Families can be messy. Mixing business and families together can sometimes be an extension of that mess. Keep in mind these few tips that will help you avoid arguments and prevent business disruption:
• Don’t pressure your children to work in the family repair shop. They should enter the business only if that’s what they really want.
• Family members should become involved in the family business at the earliest age possible, allowing them to grow naturally into the positions for which their education and interests best suit them.
• Senior family members should continually monitor younger members to see when they are ready to take on major responsibilities.
• Give younger family members the ability to make some decisions.
• When jealousy or arguments develop between family members, address them quickly.
• Don’t treat non-family employees like outsiders.

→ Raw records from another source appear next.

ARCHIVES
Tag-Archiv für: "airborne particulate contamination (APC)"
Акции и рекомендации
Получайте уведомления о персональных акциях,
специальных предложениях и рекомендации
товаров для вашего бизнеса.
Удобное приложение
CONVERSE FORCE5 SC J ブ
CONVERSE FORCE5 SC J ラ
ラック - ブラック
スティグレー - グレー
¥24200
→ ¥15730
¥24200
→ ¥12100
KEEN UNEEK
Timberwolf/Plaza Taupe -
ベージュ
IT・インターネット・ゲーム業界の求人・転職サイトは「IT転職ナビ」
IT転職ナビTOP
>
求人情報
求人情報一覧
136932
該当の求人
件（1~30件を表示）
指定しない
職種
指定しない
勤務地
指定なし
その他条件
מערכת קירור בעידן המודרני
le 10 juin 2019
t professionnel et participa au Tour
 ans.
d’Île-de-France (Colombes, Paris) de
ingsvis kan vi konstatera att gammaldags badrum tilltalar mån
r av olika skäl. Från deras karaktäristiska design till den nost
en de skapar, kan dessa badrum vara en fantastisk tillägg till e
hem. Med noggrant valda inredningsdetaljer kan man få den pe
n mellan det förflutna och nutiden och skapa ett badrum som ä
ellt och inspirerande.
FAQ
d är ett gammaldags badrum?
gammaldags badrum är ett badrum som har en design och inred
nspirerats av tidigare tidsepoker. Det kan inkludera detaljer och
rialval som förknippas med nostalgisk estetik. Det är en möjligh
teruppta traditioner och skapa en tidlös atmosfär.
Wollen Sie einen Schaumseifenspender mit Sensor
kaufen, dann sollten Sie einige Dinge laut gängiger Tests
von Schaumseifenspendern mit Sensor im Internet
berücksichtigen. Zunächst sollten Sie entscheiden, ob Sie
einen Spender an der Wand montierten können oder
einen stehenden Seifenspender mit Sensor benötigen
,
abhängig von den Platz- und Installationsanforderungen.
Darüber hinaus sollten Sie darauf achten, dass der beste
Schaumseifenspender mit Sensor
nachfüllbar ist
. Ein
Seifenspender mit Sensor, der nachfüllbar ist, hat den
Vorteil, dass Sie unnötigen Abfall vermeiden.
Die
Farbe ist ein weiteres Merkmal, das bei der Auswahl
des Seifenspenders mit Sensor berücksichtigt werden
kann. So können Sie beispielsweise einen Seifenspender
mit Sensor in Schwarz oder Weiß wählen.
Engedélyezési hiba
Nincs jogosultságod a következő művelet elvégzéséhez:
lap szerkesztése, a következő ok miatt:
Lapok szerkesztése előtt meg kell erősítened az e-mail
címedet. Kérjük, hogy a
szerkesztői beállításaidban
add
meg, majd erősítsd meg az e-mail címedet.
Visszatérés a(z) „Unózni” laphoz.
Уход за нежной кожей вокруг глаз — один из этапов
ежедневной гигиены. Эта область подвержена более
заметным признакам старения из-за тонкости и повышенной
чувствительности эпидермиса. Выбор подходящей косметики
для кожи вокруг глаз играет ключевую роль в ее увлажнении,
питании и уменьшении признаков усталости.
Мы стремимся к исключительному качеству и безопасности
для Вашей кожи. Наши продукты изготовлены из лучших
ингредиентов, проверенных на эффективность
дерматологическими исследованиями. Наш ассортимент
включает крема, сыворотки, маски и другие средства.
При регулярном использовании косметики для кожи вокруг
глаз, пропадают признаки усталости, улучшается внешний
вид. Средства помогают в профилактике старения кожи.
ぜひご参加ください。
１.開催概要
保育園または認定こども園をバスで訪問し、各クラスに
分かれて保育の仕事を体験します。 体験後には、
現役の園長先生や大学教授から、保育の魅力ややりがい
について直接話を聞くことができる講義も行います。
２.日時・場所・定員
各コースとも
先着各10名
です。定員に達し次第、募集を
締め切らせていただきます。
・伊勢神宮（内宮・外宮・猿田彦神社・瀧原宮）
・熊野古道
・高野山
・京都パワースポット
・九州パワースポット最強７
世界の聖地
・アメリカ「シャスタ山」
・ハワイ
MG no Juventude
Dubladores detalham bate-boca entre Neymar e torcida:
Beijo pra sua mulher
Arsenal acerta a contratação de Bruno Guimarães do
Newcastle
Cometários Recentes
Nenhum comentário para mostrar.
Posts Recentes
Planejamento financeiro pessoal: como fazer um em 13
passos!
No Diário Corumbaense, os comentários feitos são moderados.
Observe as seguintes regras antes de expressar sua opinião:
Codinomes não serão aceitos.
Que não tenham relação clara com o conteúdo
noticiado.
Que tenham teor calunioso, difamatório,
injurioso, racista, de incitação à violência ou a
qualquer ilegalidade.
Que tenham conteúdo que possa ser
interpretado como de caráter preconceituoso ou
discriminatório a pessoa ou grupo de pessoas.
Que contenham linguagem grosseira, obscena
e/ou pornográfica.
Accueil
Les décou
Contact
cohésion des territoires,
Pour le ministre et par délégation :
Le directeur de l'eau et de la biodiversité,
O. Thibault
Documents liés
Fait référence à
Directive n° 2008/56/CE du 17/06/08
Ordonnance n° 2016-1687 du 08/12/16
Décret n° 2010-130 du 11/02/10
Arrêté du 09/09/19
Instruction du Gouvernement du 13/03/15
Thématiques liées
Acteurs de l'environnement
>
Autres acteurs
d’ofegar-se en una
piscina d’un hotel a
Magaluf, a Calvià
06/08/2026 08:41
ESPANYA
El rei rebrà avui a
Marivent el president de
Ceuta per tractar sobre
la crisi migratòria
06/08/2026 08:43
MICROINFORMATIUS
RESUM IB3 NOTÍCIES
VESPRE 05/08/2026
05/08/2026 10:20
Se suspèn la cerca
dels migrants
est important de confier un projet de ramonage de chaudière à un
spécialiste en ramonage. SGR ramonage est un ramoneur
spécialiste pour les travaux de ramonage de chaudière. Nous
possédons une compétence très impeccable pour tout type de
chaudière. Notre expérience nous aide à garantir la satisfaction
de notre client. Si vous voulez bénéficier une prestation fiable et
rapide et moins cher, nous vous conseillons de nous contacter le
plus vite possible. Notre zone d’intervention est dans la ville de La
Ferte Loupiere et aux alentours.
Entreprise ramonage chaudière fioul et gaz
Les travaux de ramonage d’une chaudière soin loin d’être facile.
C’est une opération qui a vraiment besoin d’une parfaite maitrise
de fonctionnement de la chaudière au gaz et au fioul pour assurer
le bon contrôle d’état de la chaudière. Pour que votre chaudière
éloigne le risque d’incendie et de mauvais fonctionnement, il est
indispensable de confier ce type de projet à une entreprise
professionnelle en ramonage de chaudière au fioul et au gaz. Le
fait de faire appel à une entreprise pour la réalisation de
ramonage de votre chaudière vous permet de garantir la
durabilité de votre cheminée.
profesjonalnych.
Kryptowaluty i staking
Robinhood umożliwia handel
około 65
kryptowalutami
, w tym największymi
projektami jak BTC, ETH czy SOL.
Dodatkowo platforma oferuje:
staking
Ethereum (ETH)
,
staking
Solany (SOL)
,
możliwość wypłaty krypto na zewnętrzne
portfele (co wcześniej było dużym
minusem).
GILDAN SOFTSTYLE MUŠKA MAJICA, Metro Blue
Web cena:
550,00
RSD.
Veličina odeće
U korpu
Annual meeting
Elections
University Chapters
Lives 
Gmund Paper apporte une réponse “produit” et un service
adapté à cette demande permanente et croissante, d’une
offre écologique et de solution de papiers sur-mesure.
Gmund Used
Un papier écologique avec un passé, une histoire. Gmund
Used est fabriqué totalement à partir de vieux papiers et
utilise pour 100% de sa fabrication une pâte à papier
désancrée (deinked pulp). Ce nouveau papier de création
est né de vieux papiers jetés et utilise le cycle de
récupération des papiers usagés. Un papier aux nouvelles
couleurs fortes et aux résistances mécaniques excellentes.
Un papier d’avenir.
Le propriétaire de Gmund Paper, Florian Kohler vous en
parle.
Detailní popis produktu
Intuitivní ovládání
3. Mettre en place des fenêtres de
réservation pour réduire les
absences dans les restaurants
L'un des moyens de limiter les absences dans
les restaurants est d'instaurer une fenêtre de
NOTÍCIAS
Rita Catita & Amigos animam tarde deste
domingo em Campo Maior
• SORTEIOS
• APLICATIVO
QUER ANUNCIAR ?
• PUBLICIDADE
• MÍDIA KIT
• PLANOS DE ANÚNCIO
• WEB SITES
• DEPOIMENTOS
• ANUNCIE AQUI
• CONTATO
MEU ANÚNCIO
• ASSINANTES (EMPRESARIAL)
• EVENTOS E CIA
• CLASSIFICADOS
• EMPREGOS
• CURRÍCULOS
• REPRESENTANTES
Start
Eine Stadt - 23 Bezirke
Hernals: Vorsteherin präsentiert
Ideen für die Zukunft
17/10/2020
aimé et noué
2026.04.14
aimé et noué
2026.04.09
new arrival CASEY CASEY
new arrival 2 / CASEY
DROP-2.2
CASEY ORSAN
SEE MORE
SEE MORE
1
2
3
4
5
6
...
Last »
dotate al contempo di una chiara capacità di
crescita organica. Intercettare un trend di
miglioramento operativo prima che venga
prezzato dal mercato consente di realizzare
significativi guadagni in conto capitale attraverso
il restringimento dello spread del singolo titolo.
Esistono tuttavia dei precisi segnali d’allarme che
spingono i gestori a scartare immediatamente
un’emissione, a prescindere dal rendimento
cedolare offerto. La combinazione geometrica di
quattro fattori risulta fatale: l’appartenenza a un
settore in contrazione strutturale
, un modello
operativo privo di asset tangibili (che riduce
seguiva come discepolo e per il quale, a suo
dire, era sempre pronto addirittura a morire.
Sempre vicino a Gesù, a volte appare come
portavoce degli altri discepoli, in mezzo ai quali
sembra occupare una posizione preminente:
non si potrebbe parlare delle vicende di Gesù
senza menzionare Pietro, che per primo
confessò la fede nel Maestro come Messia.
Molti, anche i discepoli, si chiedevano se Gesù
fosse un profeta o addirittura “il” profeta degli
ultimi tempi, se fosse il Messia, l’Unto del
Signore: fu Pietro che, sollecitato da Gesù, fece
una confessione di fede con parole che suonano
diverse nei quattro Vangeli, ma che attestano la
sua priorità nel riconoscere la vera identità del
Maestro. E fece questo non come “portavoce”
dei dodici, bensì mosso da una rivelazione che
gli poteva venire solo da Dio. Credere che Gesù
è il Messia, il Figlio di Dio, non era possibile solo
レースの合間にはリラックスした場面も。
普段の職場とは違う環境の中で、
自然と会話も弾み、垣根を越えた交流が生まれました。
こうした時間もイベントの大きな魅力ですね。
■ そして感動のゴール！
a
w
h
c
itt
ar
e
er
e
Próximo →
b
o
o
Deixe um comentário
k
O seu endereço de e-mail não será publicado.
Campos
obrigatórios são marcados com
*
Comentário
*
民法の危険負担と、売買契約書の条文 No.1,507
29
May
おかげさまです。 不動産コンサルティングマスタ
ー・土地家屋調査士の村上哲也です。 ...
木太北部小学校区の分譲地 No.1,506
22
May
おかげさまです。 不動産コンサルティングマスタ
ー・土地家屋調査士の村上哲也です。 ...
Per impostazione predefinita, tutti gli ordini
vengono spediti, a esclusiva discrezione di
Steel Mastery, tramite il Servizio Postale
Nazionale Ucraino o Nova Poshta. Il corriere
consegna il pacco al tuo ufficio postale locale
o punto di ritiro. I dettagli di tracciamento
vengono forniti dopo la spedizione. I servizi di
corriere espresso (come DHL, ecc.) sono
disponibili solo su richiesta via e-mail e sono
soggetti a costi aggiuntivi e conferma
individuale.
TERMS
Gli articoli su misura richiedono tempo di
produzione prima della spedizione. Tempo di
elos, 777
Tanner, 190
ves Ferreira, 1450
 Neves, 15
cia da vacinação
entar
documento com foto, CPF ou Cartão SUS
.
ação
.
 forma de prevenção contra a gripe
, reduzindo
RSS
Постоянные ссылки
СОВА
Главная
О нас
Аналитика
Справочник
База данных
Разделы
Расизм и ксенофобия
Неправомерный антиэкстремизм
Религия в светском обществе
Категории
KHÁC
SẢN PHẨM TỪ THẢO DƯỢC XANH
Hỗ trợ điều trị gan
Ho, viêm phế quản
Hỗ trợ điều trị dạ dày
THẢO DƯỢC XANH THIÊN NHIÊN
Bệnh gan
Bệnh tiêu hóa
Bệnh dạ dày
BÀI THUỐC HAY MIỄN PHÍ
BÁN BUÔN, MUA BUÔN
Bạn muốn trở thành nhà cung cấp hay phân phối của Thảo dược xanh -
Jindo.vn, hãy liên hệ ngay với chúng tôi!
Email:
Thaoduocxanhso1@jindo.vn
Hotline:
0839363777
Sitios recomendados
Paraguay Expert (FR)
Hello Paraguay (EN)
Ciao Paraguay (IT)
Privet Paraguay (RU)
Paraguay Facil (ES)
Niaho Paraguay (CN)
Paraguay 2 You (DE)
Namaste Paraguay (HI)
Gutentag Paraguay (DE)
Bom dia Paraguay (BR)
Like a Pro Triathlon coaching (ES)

• By the time they reach their sixties, senior members should prepare for their eventual exit from the company by consulting with attorneys who are experienced in estate planning and business succession.
And, always keep in mind the following pros and cons of family-run businesses:
• Dedication. Relatives often think of the company as an extension of the family.
• Familiarity. You know family members well, so you can select the best position for them and train them quickly.
• Entitlement. A relative may take advantage of family status.
• Morale issues. Your other employees may see the hiring as nepotism, especially if the family member is given a preferred position without having the appropriate experience or training.
• Crossover issues. Family problems may be brought into the workplace.
Here are three strategies to manage the downsides:
1. Make sure that the relatives you’re hiring really have the skills and experience for the job.
2. Write a detailed job description and make it clear that if the relative doesn’t perform as expected, he or she will be fired.
3. Make it clear at the time of hiring that your relative’s job performance will be reviewed during the probationary period by a group of managers or employees. This will take you off the hook as the sole decision maker.